The impact of inventory planning on supply chain design

Supply Chain

publication date 04/04/2018

Supply chain (SC) decisions are categorized into three levels.

At the base of the SC decision pyramid, which corresponds to SC operations, decisions are made on a daily or weekly basis, while, half way up the pyramid, SC managers adopt an appropriate inventory policy and network flow planning over a multi-period planning horizon. However, at the peak of this pyramid, strategic long-term design decisions (e.g., those related to facility location and customer allocation) are made for the whole period in the SC network.

When the SC network is designed, tactical decisions are made at the planning level (e.g., inventory policy) on a monthly to yearly basis, and the relevant daily operational decisions are implemented accordingly. In our recent research study, we formulate a new model aimed at integrating the inventory planning decisions and the location-allocation design decisions, and at analysing the impact of inventory optimization in a multi-period and multi-echelon SC network design.

To test our model, we consider networks scattered over the American Northeast and over a 12-month planning period.

Below are listed some important managerial insights that we draw from our study:

  • The impact of the uncertain market demand on SC network design and planning :

SC managers should consider a dynamic demand forecasting approach when designing a SC network.

  1. When market demand is fairly constant or shows a minor fluctuation, a similar inventory policy may be adopted at the same DCs; conversely, when market demand shows some significant variations or follows a seasonal pattern, a specific inventory policy should be implemented at each DC in order to avoid overstocking or stock-out of items. 
  2. The results of our model indicate that, when demand is constant or shows less variation over time, sourcing from fewer suppliers is profitable; conversely, sourcing from multiple suppliers is recommended when demand shows some high variations or follows a seasonal trend. 
  3. The more uncertain the market demand, the higher the SC planning costs, including those related to inventory holding, shortage, order flows. 
  4. The risk of running out of stock is high when demand shows some high variations or follows a seasonal pattern.

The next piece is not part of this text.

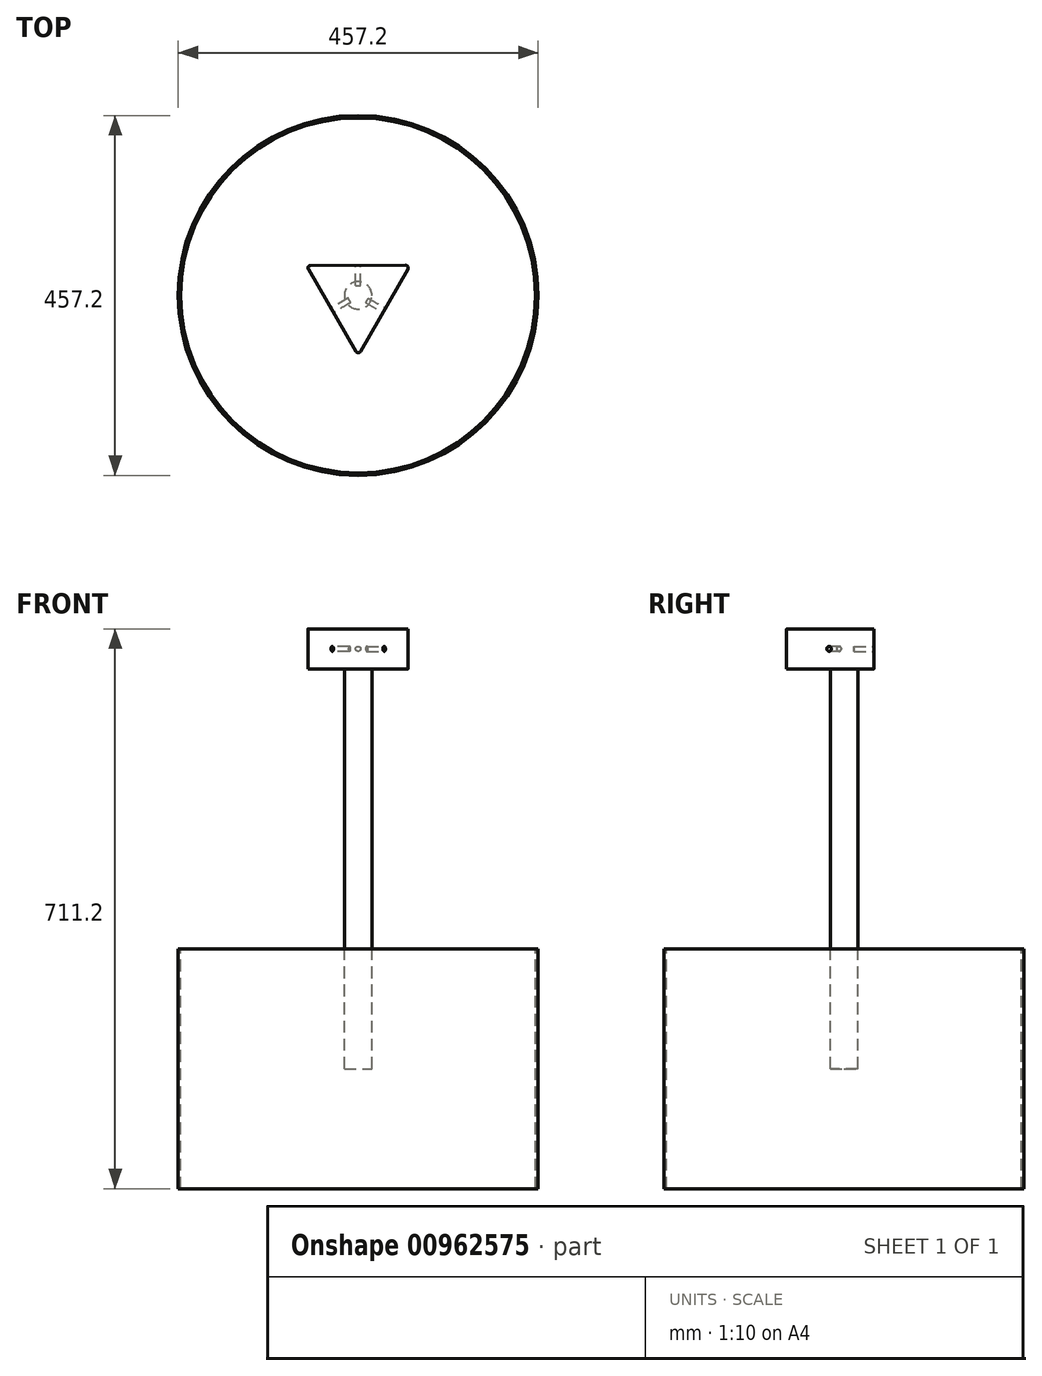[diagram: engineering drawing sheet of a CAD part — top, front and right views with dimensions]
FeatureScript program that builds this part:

Hence, to avoid shortage penalty costs due to customer unsatisfactory situations, more DCs may be opened, and located closer to customers. This measure is highly recommended when product holding costs are high.    
  • The impact of inventory control on SC design and planning

SC managers should take into account the inventory control and management when designing a SC network.

  1. If inventory costs are high, decentralized DCs and multiple-sourcing can be a good strategy to keep low inventory levels at DCs, with more product flows in transit, although this may slightly increase total transportation costs. When inventory costs are low, inventory centralization and single sourcing are suitable approaches.
  2. When inventory costs rise, there should be more suppliers, items should be stocked at closer regional DCs.
  3. The inventory policy should be well-defined at the strategic level using demand forecasting techniques in order to capture the maximum market share and to reduce the risk of customer unsatisfactory.
  4. When demand uncertainty is high, the (s, S) inventory control policy, also called reorder-point and order-up-to level system, makes DCs more responsive to meet the required throughput capacity.

 As a conclusion, we argue that the inclusion of inventory planning and policy that consider demand forecastings at the strategic level can improve the quality of design decisions. The key findings of our study are highlighted in the original paper.